Introduction to PyTorch Forecasting
PyTorch Forecasting is an advanced package designed to forecast time series data using modern deep learning models. Built on PyTorch, an established deep learning framework, this package integrates seamlessly with PyTorch Lightning. This integration enables scalable training on both GPUs and CPUs, with features such as automatic logging to aid the development process.
Key Features
PyTorch Forecasting aims to simplify the process of using neural networks for time series forecasting, providing tools that are suitable for both extensive research and practical applications. It balances ease of use for beginners with flexibility for professionals. Its notable features include:
- Time Series Dataset Class: This class handles variable transformations, addresses missing data, supports random subsampling, and accommodates various history lengths, making data management seamless.
- Base Model Class: Facilitates the basic training of time series models, offering support for tensorboard logging and providing visualizations like actual versus predicted data plots and dependency plots.
- Built-In Models: Offers various enhanced neural network architectures, optimized for real-world scenarios and equipped with interpretation capabilities.
- Performance Metrics: Supports multi-horizon time series metrics for accurate assessment.
- Hyperparameter Tuning: Leverages Optuna, a powerful optimization framework, for precise hyperparameter tuning.
PyTorch Forecasting leverages PyTorch Lightning to easily enable model training on different hardware configurations, whether on single or multiple GPUs or even just a CPU.
Installation
Installing PyTorch Forecasting is straightforward. For Windows users, PyTorch should first be installed using:
pip install torch -f https://download.pytorch.org/whl/torch_stable.html
Afterward, PyTorch Forecasting itself can be installed via pip:
pip install pytorch-forecasting
Alternatively, for those using Conda, the package can be installed with:
conda install pytorch-forecasting pytorch -c pytorch>=1.7 -c conda-forge
For users interested in the MQF2 loss for multivariate quantile loss, this can be included with:
pip install pytorch-forecasting[mqf2]
Documentation and Tutorials
Comprehensive documentation, including tutorials, is available on the PyTorch Forecasting documentation site. These resources cover everything from getting started to more advanced usage scenarios.
Available Models
A variety of models are supported, each tailored for specific forecasting needs:
- Temporal Fusion Transformers: Excels in multi-horizon time series forecasting and offers superior performance benchmarks.
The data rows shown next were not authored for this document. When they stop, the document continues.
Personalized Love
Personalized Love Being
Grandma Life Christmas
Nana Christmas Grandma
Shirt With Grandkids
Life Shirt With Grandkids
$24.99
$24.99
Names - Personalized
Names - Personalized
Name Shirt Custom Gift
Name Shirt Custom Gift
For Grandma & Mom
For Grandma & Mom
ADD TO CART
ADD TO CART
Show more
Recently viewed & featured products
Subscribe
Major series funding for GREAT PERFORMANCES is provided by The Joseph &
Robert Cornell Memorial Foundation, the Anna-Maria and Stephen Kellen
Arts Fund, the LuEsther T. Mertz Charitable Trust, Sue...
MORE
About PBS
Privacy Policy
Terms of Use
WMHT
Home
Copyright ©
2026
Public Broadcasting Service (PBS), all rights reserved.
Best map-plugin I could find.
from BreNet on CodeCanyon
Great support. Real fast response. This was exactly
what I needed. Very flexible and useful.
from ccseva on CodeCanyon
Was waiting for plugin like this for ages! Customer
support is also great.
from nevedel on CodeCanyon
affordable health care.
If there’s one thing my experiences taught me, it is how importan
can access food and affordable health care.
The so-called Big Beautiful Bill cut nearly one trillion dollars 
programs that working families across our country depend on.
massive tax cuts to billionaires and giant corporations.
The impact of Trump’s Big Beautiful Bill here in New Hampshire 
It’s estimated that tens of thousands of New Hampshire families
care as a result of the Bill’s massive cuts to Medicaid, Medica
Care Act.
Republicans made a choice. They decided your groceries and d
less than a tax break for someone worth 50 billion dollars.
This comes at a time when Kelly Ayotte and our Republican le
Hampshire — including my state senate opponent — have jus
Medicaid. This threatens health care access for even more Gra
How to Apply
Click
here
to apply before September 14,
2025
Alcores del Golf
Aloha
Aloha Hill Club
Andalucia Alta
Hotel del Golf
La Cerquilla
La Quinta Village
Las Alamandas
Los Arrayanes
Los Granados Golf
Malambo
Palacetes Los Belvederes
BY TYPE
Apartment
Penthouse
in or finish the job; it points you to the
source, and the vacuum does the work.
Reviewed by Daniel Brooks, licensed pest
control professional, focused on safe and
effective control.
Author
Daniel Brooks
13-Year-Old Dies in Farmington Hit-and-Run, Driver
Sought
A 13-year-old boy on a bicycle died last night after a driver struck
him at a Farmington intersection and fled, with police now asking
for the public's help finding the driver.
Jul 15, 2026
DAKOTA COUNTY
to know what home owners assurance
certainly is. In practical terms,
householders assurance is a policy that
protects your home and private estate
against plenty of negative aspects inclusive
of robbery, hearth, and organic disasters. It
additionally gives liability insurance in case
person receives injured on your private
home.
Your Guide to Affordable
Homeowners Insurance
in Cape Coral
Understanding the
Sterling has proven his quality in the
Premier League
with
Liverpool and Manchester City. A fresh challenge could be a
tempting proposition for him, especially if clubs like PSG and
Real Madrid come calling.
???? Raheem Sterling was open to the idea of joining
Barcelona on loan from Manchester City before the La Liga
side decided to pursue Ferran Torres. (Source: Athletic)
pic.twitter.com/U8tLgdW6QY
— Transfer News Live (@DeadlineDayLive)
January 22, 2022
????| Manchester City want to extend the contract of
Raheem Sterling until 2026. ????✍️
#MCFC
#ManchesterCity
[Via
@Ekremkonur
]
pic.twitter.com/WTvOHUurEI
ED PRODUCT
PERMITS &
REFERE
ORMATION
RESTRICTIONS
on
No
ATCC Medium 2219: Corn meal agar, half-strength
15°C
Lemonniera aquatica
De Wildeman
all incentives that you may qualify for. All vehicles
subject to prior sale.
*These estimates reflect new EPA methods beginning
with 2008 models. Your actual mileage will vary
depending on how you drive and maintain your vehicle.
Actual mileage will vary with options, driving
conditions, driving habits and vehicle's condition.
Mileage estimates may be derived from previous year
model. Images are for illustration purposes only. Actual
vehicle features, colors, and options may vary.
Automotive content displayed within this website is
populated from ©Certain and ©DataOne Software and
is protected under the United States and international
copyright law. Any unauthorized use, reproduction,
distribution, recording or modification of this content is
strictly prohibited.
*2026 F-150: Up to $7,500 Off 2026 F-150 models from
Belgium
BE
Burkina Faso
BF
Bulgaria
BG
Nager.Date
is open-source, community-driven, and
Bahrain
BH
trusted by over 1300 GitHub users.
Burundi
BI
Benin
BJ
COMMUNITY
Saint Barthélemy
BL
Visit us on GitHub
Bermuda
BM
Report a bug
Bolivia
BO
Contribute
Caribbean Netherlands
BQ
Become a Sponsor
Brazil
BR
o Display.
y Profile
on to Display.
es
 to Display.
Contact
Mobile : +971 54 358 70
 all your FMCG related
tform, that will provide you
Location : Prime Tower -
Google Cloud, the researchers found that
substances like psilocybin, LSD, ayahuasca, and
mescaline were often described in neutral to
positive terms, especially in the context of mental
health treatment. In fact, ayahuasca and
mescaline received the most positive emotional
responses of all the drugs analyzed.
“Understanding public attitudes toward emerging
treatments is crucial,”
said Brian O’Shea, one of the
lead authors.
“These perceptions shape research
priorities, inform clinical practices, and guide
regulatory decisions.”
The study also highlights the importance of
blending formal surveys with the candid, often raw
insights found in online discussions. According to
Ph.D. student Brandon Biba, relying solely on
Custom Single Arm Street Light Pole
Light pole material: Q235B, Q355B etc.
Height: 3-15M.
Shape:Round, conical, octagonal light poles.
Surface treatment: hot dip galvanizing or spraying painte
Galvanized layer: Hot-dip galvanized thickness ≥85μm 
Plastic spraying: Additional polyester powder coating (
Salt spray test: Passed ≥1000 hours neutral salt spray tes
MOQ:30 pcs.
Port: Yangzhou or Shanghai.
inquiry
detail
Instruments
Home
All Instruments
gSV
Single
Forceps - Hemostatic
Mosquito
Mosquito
- N-BEATS: A versatile model that has topped the M4 competition, a significant benchmark in univariate time series forecasting.
- N-HiTS: Known for supporting covariates, it consistently outperforms N-BEATS, especially suited for long-horizon forecasting.
- DeepAR: A popular model for probabilistic forecasting using autoregressive recurrent networks.
- Standard Networks: Includes LSTM, GRU, and MLP for baseline comparisons, alongside a straightforward baseline model that predicts based on the latest known value.
To extend the package with custom models, a dedicated tutorial for implementing new models is available, covering both basic and advanced architectures.
Usage Example
Training models with PyTorch Forecasting involves straightforward integration with PyTorch Lightning. Data, usually in pandas DataFrames, is first converted into a TimeSeriesDataSet. Below illustrates a basic workflow:
# Necessary imports for training
import lightning.pytorch as pl
from lightning.pytorch.loggers import TensorBoardLogger
from pytorch_forecasting import TimeSeriesDataSet, TemporalFusionTransformer, QuantileLoss
# Load and prepare data
data = ...
# Define the TimeSeriesDataSet
training = TimeSeriesDataSet(
data[lambda x: x.date <= "YYYY-MM-DD"], # specify training cutoff date
time_idx= ..., # time column
target= ..., # prediction target column
group_ids=[ ... ], # unique identifier columns
max_encoder_length=36,
max_prediction_length=6,
static_categoricals=[ ... ],
static_reals=[ ... ],
time_varying_known_categoricals=[ ... ],
time_varying_known_reals=[ ... ],
time_varying_unknown_categoricals=[ ... ],
time_varying_unknown_reals=[ ... ],
)
# Convert the dataset to a dataloader for training
train_dataloader = training.to_dataloader(train=True, batch_size=128, num_workers=2)
This straightforward pipeline ensures efficient model training, supported by modern neural network techniques and comprehensive logging capabilities.